Let’s face it; Malta could really do with an EU-wide strategy on waste management. Not only were we already lagging behind with the poorest recycling rate among our European partners, but it was reported a few months ago that it’s only getting worse.
The EU aims to clean-up our act by setting out the following targets:
- For 55% of all plastic to be recycled by 2030;
- To reduce the use of bags per person from 90 a year to 40 by 2026;
- For all packaging in to be reusable or recyclable by 2030.
Every year, Europeans generate 25 million tonnes of plastic waste, but less than 30% is collected for recycling (with a significant amount of that being shipped to Asia for processing). Following the decision by China to ban imports of foreign recyclable materials, Brussels is now waging a war on plastic.
Frans Timmermans, Vice President of the European Commission, said in an interview: “If we don’t do anything about this, 50 years down the road we will have more plastic than fish in the oceans … we have all the seen the images, whether you watch [the BBC’s] Blue Planet, whether you watch the beaches in Asian countries after storms.”
He also put some perspective on single-use plastics in that it takes “5 seconds to produce, 5 minutes to use, and 500 years to break-down”.

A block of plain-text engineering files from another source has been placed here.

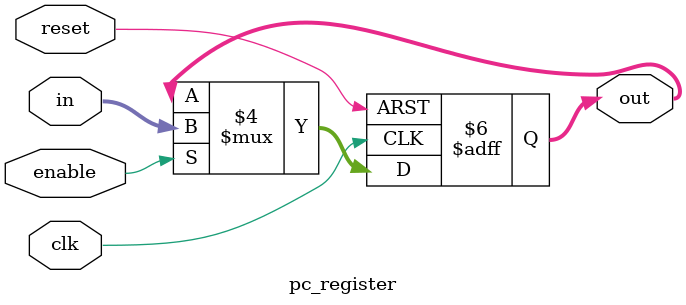
<source format=sv>
module pc_register #(parameter N = 32, parameter M = 32) (
  input clk,
  input reset,
  input enable,
  input logic [N-1:0] in,
  output logic [M-1:0] out
);

  always_ff @(negedge clk or negedge reset) begin
    if (!reset) begin
      out <= -1;
    end
    else begin
      if (enable) begin
        out <= in;
      end
      else begin
        out <= out;
      end
    end
  end

endmodule
</source>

.@michaelgove One step ahead of you. EU legislation on single-use plastics coming before the summer. Maybe you can align with us? #EUDoesntSuck #StrongerTogether #PlasticsStrategy https://t.co/hbBBXT1eGa
— Frans Timmermans (@TimmermansEU) February 23, 2018
A very ambitious aim of having every piece of packaging on the continent be reusable or recyclable by 2030 has now been set. The outcome of all this? Taxes and bans on popular products, and a well-needed change in mentality.

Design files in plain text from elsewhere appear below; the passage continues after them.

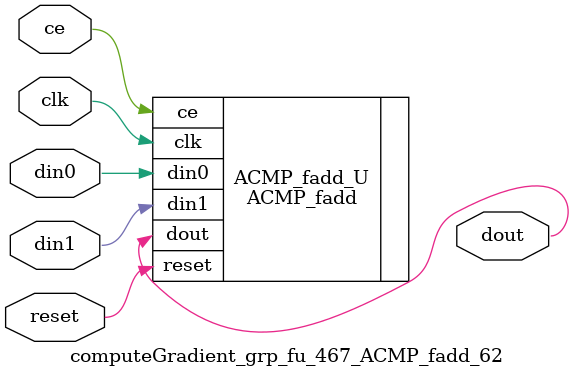
<source format=v>

`timescale 1 ns / 1 ps
module computeGradient_grp_fu_467_ACMP_fadd_62(
    clk,
    reset,
    ce,
    din0,
    din1,
    dout);

parameter ID = 32'd1;
parameter NUM_STAGE = 32'd1;
parameter din0_WIDTH = 32'd1;
parameter din1_WIDTH = 32'd1;
parameter dout_WIDTH = 32'd1;
input clk;
input reset;
input ce;
input[din0_WIDTH - 1:0] din0;
input[din1_WIDTH - 1:0] din1;
output[dout_WIDTH - 1:0] dout;



ACMP_fadd #(
.ID( ID ),
.NUM_STAGE( 4 ),
.din0_WIDTH( din0_WIDTH ),
.din1_WIDTH( din1_WIDTH ),
.dout_WIDTH( dout_WIDTH ))
ACMP_fadd_U(
    .clk( clk ),
    .reset( reset ),
    .ce( ce ),
    .din0( din0 ),
    .din1( din1 ),
    .dout( dout ));

endmodule

</source>
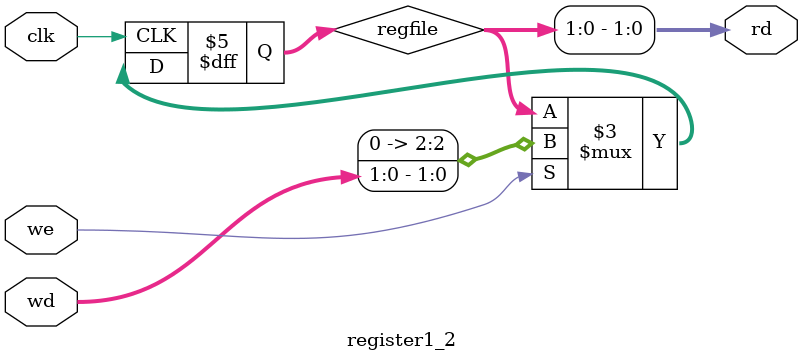
<source format=v>
`timescale 1ns / 1ps


module register1_2(
input clk,we,
input [1:0]wd,
output [1:0]rd
);
    
reg [2:0] regfile;
initial regfile=0;

assign rd = regfile;

always@(posedge  clk) 
begin
    if(we)regfile<=wd;
end
endmodule

</source>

The Strategy, launched on Tuesday, shall be investing €350 million in research to find possible solutions to modernize plastics production and collection, or replace it altogether.
Here are some of the solutions the European Commission is currently considering.

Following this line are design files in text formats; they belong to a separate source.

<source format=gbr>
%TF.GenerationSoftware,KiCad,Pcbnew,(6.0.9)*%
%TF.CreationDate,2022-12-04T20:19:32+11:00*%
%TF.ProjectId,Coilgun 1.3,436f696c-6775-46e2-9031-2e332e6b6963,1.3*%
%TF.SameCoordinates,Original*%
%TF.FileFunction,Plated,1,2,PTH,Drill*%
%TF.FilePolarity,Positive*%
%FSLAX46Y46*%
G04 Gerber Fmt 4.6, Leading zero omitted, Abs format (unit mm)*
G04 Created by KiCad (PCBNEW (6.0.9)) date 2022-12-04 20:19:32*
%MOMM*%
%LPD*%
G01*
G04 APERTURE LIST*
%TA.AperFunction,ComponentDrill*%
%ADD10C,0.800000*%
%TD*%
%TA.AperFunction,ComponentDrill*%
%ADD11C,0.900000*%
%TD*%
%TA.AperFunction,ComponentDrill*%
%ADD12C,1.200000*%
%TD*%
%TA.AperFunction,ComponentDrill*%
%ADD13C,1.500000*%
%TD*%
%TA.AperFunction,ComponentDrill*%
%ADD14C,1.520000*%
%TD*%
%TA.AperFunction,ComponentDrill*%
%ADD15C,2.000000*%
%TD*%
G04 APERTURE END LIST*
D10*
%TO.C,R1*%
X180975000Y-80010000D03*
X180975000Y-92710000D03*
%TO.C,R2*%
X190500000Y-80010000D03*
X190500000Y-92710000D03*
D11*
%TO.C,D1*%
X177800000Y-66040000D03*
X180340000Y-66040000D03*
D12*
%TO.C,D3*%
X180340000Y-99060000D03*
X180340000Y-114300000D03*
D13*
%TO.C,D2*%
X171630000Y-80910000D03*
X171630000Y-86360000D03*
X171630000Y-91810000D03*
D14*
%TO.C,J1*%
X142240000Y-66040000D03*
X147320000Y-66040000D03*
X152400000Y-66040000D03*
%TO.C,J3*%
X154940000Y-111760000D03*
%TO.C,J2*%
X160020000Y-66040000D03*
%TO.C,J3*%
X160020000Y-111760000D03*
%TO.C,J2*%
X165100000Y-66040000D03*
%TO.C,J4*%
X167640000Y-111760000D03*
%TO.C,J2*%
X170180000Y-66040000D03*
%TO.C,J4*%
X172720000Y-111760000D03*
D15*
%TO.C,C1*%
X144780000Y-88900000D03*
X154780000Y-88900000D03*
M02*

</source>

1. Setting up more water fountains on the streets of Europe to reduce demand for bottled water
2. Imposing new, clearer labelling for plastic packaging so consumers are clear about their recyclability
3. Banning the addition of microplastics to cosmetics and personal care products such as face scrubs
4. Banning plastic straws and promoting paper straws
5. Putting countries under an obligation to monitor and reduce their marine litter
6. France’s proposal to ban disposable plastic cups, glasses and plates, and plastic-stemmed cotton buds
BONUS: The ‘Latte Levy’
Last week, Starbucks took the lead as the first UK coffee chain to introduce a “latte levy” – a 5p charge on takeaway coffee cups – in order to reduce the overuse and waste of 2.5 billion disposable cups every year.
The Single-Use Plastics Strategy of the EU is still in the planning stage.
The final proposals from the EU Commission are scheduled to be put before the EU Parliament this summer.